Hacker Behind “Call of Duty” Trojan Sent to Prison for 1.5 Years



Many gamers may have noticed the Trojan-infected file that’s being advertised as a patch for the popular Call of Duty game. As it turns out, the mastermind behind this scheme is a 20-year-old student from the UK who has used the malware to collect credit card details from the affected computers.

Kent Online reports that Lewis Martin was apprehended by police while trying to steal computer equipment from colleges in Dover and Deal.

When investigators searched his house, they uncovered documents containing 300 credit card credentials, along with passwords. The details of a fraudulent bank loan were also found.

Prosecutors accused him of using the Trojan to collect credit card details, passwords and credentials to websites such as PayPal, which he sold on the underground markets for sums between $1 (.76 EUR) and $5 (4 EUR).

Now, he has been sentenced to serve 18 months in prison for fraud and burglary charges.


Apparently, Martin was known by law enforcement representatives as a burglar, since he was caught on numerous occasions breaking into educational institutions.

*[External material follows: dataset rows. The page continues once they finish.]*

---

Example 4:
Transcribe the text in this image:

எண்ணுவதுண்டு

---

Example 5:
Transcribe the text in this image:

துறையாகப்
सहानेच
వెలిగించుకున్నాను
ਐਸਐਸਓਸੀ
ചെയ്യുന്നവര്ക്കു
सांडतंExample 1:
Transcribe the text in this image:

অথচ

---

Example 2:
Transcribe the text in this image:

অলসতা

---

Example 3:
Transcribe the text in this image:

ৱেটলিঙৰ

However, we’re more interested in the part in which he used the piece of malware to commit his crimes.

This incident shows that users subject their digital assets to numerous risks when downloading games from untrusted sources.

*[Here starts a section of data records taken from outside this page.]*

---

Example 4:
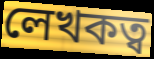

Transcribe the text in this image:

লেখকত্ব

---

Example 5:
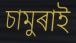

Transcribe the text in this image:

চামুৰাইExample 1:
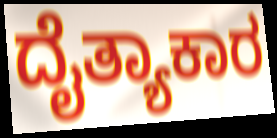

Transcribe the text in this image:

ದೈತ್ಯಾಕಾರ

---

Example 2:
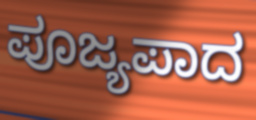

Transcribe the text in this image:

ಪೂಜ್ಯಪಾದ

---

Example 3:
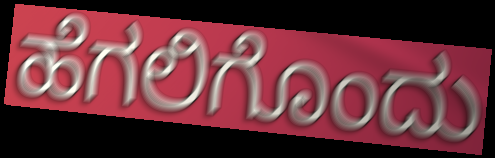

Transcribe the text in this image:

ಹೆಗಲಿಗೊಂದು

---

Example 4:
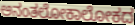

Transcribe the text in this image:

ಅನಂತಲೋಕಾಲೋಕದ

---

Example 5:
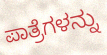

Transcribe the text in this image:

ಪಾತ್ರೆಗಳನ್ನು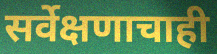
सर्वेक्षणाचाही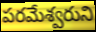
పరమేశ్వరుని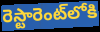
రెస్టారెంట్‌లోకి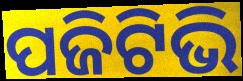
ପଜିଟିଭି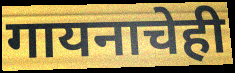
गायनाचेही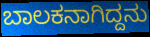
ಬಾಲಕನಾಗಿದ್ದನು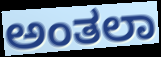
ಅಂತಲಾ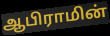
ஆபிராமின்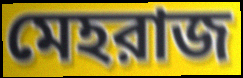
মেহরাজ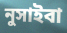
নুসাইবা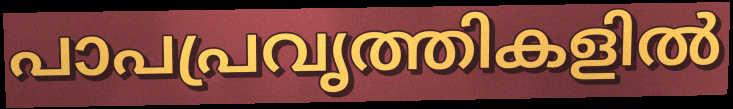
പാപപ്രവൃത്തികളിൽ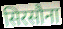
सिरसौना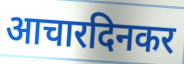
आचारदिनकरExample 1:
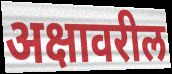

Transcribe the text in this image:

अक्षावरील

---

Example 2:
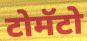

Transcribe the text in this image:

टोमॅटो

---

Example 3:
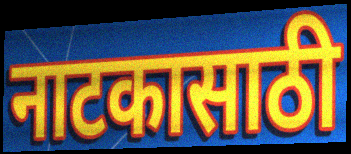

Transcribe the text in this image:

नाटकासाठी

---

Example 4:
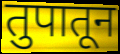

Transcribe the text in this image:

तुपातून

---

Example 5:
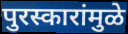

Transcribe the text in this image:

पुरस्कारांमुळेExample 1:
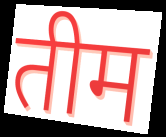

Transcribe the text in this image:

तीम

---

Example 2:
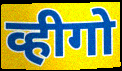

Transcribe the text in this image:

व्हीगो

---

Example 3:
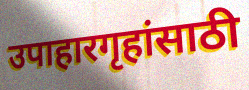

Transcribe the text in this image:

उपाहारगृहांसाठी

We’ve recently seen how most “Diablo 3 free download” searches point to malware-laden websites. With patches and key generators the problem is even more serious because most of the malicious files actually work, making users disregard the warnings displayed by their antivirus software.

What they don’t know is that while they’re happy to be playing the game, a nasty Trojan is logging their every move, stealing every bit of valuable information it finds.

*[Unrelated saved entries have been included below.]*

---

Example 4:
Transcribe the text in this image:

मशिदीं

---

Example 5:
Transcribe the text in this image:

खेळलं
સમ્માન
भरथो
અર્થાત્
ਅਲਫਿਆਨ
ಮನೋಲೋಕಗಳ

“Game players would be wise to pay attention to the technique used by Lewys Martin to infect computers,” Graham Cluley, senior technology consultant at Sophos, advises.

“It's not uncommon for malware to be distributed in the form of cracks and hacks for popular computer games - if you run unknown code on your computer to meddle with a video game, you might well be allowing malware to insidiously install itself too.”